Segment Start: DATA TO USE

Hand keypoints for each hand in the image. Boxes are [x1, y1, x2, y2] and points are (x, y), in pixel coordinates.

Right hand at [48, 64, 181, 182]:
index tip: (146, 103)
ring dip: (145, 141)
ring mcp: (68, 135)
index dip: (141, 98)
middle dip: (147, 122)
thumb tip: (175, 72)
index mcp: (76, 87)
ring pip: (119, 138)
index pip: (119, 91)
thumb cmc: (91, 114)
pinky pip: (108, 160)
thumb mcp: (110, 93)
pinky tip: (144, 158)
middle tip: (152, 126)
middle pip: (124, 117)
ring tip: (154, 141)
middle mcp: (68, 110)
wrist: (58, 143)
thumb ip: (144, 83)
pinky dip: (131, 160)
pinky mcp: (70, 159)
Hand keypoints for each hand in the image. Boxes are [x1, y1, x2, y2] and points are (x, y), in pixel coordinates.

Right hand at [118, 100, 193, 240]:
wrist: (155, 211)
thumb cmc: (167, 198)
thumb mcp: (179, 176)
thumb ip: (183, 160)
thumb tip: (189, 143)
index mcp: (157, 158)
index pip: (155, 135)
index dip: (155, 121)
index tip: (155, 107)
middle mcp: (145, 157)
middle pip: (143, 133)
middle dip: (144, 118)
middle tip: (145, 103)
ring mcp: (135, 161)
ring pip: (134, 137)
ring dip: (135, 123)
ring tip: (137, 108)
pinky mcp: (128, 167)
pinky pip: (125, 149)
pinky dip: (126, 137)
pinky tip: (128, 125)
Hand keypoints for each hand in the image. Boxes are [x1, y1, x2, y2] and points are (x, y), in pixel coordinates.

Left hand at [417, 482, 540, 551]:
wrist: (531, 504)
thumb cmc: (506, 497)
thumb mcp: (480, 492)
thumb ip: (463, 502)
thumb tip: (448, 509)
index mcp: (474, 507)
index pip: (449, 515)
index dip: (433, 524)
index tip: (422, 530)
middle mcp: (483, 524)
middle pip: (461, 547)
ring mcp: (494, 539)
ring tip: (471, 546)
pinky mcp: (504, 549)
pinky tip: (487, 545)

Segment End: DATA TO USE

TASK REQUIREMENTS: Report all lines above with "middle".

RESPONSE TO THIS TASK:
middle dip: (147, 122)
middle tip: (152, 126)
middle pip: (124, 117)
middle mcp: (68, 110)
middle mcp: (145, 157)
middle pip: (143, 133)
middle dip: (144, 118)
middle tip: (145, 103)
middle mcp: (483, 524)
middle pip: (461, 547)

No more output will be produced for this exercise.